Fédération internationale de hockey sur glace

SUI 1990 : Monika Leuenberger

SUI 1990 : Monika Leuenberger

Elle a savouré chaque minute pendant 19 années

Publié 05.04.2013 11:05 GMT-4 | Auteur Andrew Podnieks
SUI 1990 : Monika Leuenberger
L'équipe suisse au Championnat mondiale 1990 à Ottawa. Monika Leuenberger est à gauche en bas.
Bien qu’elle n’avait que 16 ans quand elle a joué pour la Suisse lors du Championnat mondial de 1990 à Ottawa, Monika Leuenberger patinait et jouait au hockey depuis déjà plusieurs années.

« Mon père était arbitre au hockey sur glace pour la ligue masculine du plus haut niveau en Suisse; nous nous sommes donc plongés dans ce milieu pour lui. Tout a commencé pour moi au moment où j’observais mon frère aîné jouer. Un jour, son entraîneur est venu me demander d’apporter mes patins au prochain entraînement. C’était en 1980; j’avais 7 ans et j’étais assurément la seule fille à jouer avec des garçons à Zurich! »

Comme dans tous les pays, l’essor du hockey féminin a pris beaucoup d’ampleur au cours des dernières années. Considérons l’enfance de Monika comme son point de départ pour le hockey helvète. « En 1980, une seule équipe de hockey féminin existait dans toute la Suisse, 20 joueuses en tout. Je ne sais pas comment elles s’étaient organisées, mais ça représentait beaucoup de nouveauté chez les équipes de garçons – et chez leurs parents! – quand ils ont vu que j’étais assez douée pour disputer des matchs. C’était tout à fait inhabituel. Grâce à ses antécédents comme arbitre, mon père a toujours pu me trouver un vestiaire! »

[Extraits des lignes]
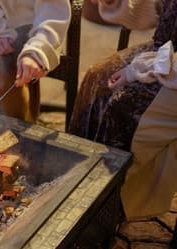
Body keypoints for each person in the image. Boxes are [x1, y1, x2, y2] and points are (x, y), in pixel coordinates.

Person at [69, 0, 177, 220]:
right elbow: (152, 11)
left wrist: (136, 70)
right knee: (96, 78)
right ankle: (78, 185)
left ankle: (110, 210)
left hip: (172, 70)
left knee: (121, 106)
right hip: (166, 51)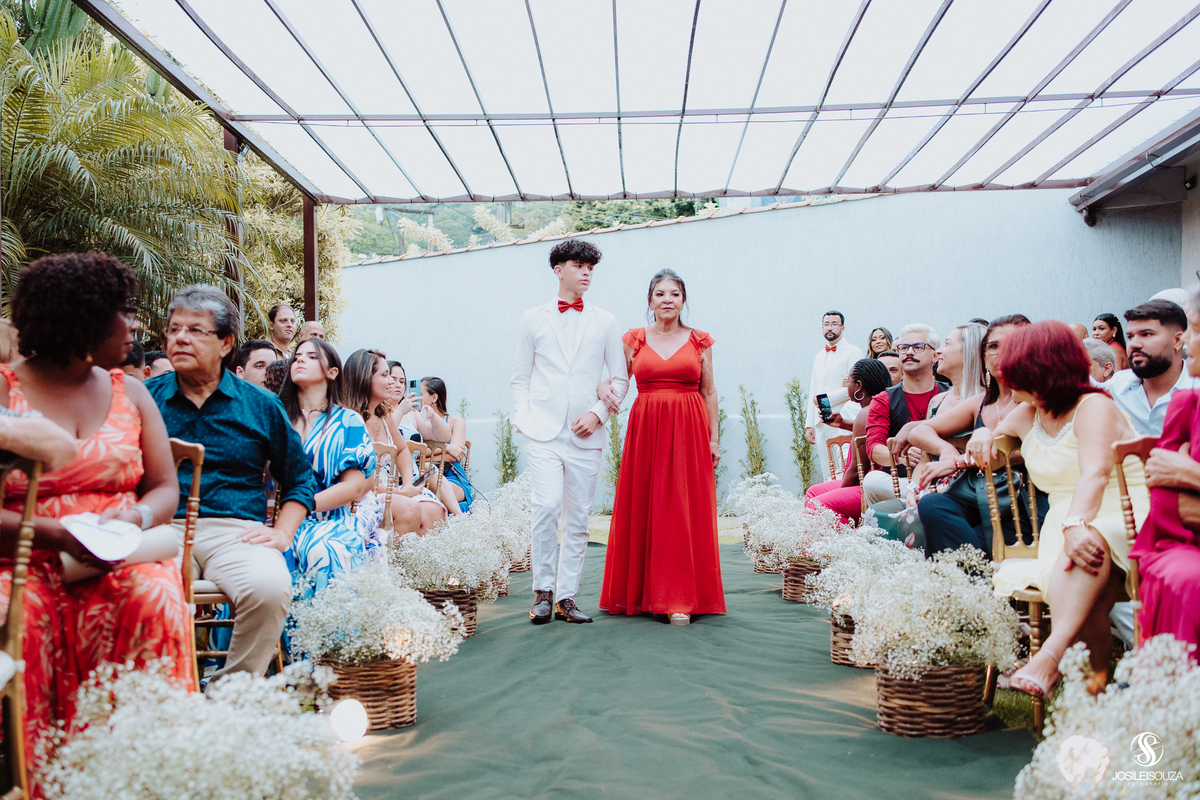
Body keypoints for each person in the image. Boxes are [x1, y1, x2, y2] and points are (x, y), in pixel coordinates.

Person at [0, 252, 192, 777]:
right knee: (23, 619)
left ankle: (151, 769)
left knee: (154, 598)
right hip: (23, 558)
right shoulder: (4, 390)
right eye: (121, 313)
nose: (133, 325)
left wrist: (134, 520)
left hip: (118, 555)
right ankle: (42, 774)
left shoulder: (132, 392)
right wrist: (58, 535)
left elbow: (164, 487)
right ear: (81, 319)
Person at [147, 285, 318, 681]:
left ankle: (233, 693)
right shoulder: (145, 399)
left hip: (235, 532)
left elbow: (299, 479)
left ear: (226, 343)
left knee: (270, 587)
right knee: (142, 589)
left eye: (195, 330)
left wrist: (282, 533)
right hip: (162, 528)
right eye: (174, 330)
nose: (180, 338)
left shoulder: (259, 404)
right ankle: (162, 694)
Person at [973, 320, 1148, 697]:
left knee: (1088, 543)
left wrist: (1075, 523)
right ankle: (1093, 695)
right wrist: (982, 432)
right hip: (1065, 518)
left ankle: (1049, 657)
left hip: (1121, 508)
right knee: (1091, 589)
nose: (1006, 381)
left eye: (1015, 373)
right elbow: (996, 433)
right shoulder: (1028, 412)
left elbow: (1096, 473)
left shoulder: (1094, 406)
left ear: (1042, 371)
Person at [511, 239, 629, 625]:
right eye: (579, 266)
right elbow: (520, 377)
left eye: (590, 268)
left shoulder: (605, 320)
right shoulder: (532, 318)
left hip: (585, 434)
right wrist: (523, 418)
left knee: (578, 517)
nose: (586, 273)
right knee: (546, 506)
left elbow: (620, 379)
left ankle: (566, 597)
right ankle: (542, 592)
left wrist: (598, 414)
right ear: (558, 270)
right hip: (541, 431)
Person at [600, 269, 723, 625]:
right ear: (650, 300)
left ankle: (680, 597)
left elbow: (709, 391)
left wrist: (714, 439)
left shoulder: (699, 341)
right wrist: (601, 389)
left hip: (689, 430)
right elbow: (616, 381)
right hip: (647, 431)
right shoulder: (633, 340)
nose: (667, 299)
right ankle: (639, 594)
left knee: (683, 509)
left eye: (675, 294)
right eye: (660, 294)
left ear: (683, 301)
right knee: (644, 505)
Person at [906, 315, 1035, 557]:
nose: (1000, 353)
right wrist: (946, 450)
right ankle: (970, 571)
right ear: (983, 356)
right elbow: (918, 431)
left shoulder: (1035, 400)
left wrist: (960, 461)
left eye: (1011, 344)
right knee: (932, 505)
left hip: (1018, 496)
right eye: (993, 346)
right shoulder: (982, 402)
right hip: (973, 491)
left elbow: (1035, 449)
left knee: (956, 540)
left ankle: (966, 573)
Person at [1133, 286, 1200, 662]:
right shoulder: (1187, 406)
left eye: (1196, 329)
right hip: (1181, 547)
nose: (1186, 341)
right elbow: (1174, 512)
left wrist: (1190, 472)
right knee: (1188, 579)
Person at [278, 339, 374, 596]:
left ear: (332, 372)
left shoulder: (348, 421)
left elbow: (353, 488)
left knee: (325, 550)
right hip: (272, 516)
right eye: (297, 356)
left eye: (312, 356)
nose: (300, 359)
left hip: (325, 518)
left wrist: (301, 506)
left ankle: (322, 622)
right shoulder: (275, 415)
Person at [342, 349, 444, 549]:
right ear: (364, 378)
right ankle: (393, 566)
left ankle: (421, 567)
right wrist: (400, 492)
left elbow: (402, 450)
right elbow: (359, 478)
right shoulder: (348, 418)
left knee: (434, 511)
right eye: (385, 375)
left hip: (390, 489)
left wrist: (408, 483)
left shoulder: (384, 414)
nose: (392, 382)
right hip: (360, 495)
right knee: (409, 508)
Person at [861, 324, 947, 504]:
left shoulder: (950, 394)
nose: (909, 352)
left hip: (943, 478)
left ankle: (925, 495)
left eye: (918, 347)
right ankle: (919, 495)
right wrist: (902, 456)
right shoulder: (883, 399)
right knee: (872, 481)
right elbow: (874, 448)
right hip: (901, 481)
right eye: (903, 347)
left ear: (935, 355)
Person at [804, 358, 893, 523]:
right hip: (873, 481)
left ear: (859, 385)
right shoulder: (878, 407)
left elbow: (856, 471)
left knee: (820, 504)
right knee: (813, 492)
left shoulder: (865, 413)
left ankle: (840, 538)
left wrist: (838, 493)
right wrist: (843, 423)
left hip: (870, 486)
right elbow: (870, 430)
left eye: (849, 382)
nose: (847, 387)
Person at [386, 361, 464, 515]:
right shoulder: (376, 412)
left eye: (402, 381)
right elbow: (386, 435)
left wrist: (432, 415)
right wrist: (400, 411)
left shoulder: (412, 414)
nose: (398, 385)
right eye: (393, 379)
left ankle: (460, 517)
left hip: (414, 478)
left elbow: (444, 436)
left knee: (431, 469)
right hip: (388, 480)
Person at [1107, 300, 1194, 436]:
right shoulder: (1116, 388)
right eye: (1130, 337)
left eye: (1146, 334)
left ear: (1178, 340)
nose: (1133, 344)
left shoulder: (1195, 388)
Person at [805, 311, 864, 477]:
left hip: (842, 418)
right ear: (822, 327)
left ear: (842, 328)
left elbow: (856, 387)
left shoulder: (853, 352)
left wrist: (824, 400)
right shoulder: (819, 355)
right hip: (820, 420)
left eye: (834, 324)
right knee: (827, 470)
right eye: (826, 324)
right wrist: (809, 424)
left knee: (842, 467)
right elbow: (814, 388)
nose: (830, 328)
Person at [419, 376, 474, 513]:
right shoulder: (417, 422)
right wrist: (447, 448)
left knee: (433, 490)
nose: (417, 398)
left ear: (434, 397)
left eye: (420, 394)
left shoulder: (456, 422)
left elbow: (454, 456)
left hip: (452, 477)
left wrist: (423, 457)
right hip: (423, 476)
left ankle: (459, 518)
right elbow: (413, 454)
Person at [928, 322, 986, 417]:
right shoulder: (936, 402)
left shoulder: (991, 404)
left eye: (947, 344)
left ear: (970, 352)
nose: (937, 351)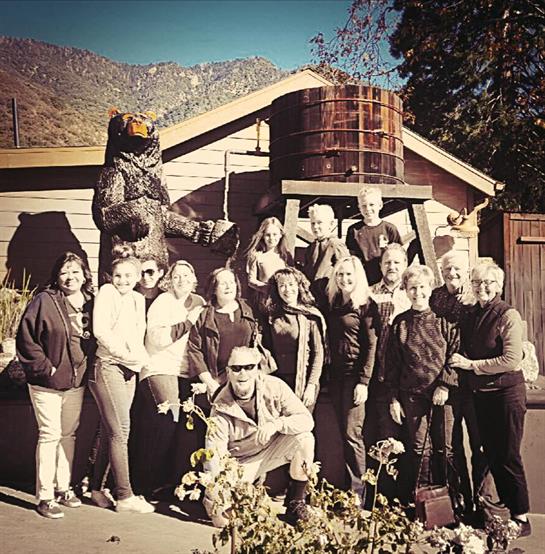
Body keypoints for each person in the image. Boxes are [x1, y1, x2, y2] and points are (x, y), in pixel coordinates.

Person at [451, 261, 531, 537]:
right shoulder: (473, 314)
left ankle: (521, 517)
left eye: (488, 282)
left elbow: (511, 359)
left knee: (508, 456)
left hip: (507, 395)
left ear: (499, 286)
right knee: (492, 456)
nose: (482, 287)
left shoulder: (508, 315)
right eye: (476, 282)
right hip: (482, 396)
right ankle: (503, 512)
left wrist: (471, 365)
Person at [16, 251, 96, 519]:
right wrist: (45, 368)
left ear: (84, 274)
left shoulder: (92, 302)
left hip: (76, 381)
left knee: (68, 434)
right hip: (47, 383)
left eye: (75, 271)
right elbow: (26, 338)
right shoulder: (45, 300)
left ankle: (63, 488)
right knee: (50, 434)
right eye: (64, 272)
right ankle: (45, 496)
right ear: (56, 276)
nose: (70, 277)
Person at [204, 346, 315, 527]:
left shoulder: (275, 386)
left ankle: (296, 502)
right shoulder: (220, 407)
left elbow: (306, 420)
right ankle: (244, 496)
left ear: (257, 369)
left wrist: (276, 424)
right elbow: (213, 457)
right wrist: (221, 492)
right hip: (240, 464)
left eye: (249, 367)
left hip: (270, 450)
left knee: (305, 439)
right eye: (237, 368)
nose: (243, 373)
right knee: (224, 522)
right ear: (228, 372)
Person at [131, 260, 205, 496]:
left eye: (186, 275)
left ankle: (178, 484)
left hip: (186, 372)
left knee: (189, 426)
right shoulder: (163, 302)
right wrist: (187, 322)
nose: (182, 280)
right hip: (160, 367)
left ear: (194, 279)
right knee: (169, 418)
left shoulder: (200, 302)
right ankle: (146, 483)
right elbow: (157, 339)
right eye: (176, 276)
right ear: (170, 281)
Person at [89, 246, 154, 513]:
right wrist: (127, 356)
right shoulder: (107, 293)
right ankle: (125, 496)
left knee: (110, 430)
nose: (122, 280)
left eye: (128, 276)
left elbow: (138, 336)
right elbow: (101, 332)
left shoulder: (138, 299)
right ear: (111, 276)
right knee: (121, 431)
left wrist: (140, 360)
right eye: (118, 275)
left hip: (129, 370)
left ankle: (95, 489)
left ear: (137, 277)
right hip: (108, 366)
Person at [386, 265, 459, 494]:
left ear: (430, 288)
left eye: (422, 287)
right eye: (412, 288)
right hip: (412, 396)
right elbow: (393, 364)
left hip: (442, 395)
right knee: (420, 449)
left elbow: (454, 354)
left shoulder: (444, 320)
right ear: (406, 290)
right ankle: (423, 500)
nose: (417, 292)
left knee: (445, 448)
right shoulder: (400, 323)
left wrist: (444, 385)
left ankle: (450, 500)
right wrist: (394, 399)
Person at [430, 252, 491, 519]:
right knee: (449, 446)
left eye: (456, 269)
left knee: (480, 445)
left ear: (465, 271)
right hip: (449, 384)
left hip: (475, 383)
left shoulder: (475, 297)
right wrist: (444, 381)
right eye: (447, 269)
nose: (452, 273)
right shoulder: (436, 297)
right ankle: (458, 502)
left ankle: (483, 502)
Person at [325, 255, 379, 501]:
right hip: (336, 376)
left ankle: (359, 495)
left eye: (349, 274)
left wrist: (363, 382)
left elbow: (371, 346)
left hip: (354, 377)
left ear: (357, 277)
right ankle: (349, 491)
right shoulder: (334, 302)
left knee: (352, 434)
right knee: (343, 435)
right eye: (340, 274)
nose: (344, 278)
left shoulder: (366, 305)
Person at [366, 243, 411, 500]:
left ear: (404, 265)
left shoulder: (414, 292)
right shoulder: (370, 293)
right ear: (381, 266)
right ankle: (384, 498)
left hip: (409, 377)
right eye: (387, 262)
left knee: (412, 439)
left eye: (397, 262)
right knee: (384, 435)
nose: (392, 266)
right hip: (380, 375)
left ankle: (408, 497)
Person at [187, 267, 259, 399]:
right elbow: (194, 350)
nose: (228, 286)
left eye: (231, 282)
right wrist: (210, 382)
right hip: (216, 379)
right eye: (223, 283)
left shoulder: (249, 308)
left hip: (246, 377)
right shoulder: (204, 315)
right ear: (214, 288)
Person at [262, 267, 326, 411]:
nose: (287, 289)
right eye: (282, 285)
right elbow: (266, 348)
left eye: (291, 284)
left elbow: (318, 354)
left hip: (304, 380)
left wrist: (311, 385)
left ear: (299, 286)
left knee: (302, 421)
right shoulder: (272, 315)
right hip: (278, 381)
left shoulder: (310, 316)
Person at [345, 186, 402, 286]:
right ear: (359, 207)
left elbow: (399, 255)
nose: (368, 209)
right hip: (363, 279)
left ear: (380, 205)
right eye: (364, 205)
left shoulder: (390, 229)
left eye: (371, 204)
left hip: (386, 279)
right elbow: (352, 258)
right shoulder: (353, 230)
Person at [302, 204, 349, 311]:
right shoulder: (311, 247)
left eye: (319, 223)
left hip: (330, 297)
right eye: (313, 223)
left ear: (331, 224)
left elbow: (346, 270)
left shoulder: (335, 244)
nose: (315, 227)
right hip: (313, 297)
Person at [244, 217, 293, 314]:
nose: (271, 238)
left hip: (284, 300)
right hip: (265, 302)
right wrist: (268, 289)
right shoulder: (257, 256)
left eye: (275, 234)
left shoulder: (286, 256)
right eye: (268, 235)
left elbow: (292, 278)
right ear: (263, 236)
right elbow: (251, 281)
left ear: (280, 235)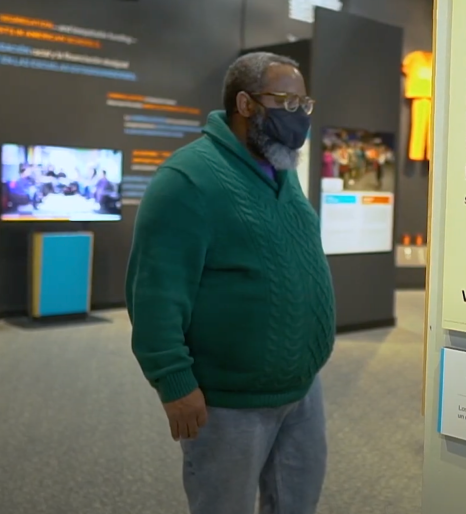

[Objet de l'exercice]
Restituez à l'identique le passage de l'article sur Monika Leuenberger qui va de « Elle a savouré » à « déjà plusieurs années. ».

[Réponse attendue]
Elle a savouré chaque minute pendant 19 années

Publié 05.04.2013 11:05 GMT-4 | Auteur Andrew Podnieks
SUI 1990 : Monika Leuenberger
L'équipe suisse au Championnat mondiale 1990 à Ottawa. Monika Leuenberger est à gauche en bas.
Bien qu’elle n’avait que 16 ans quand elle a joué pour la Suisse lors du Championnat mondial de 1990 à Ottawa, Monika Leuenberger patinait et jouait au hockey depuis déjà plusieurs années.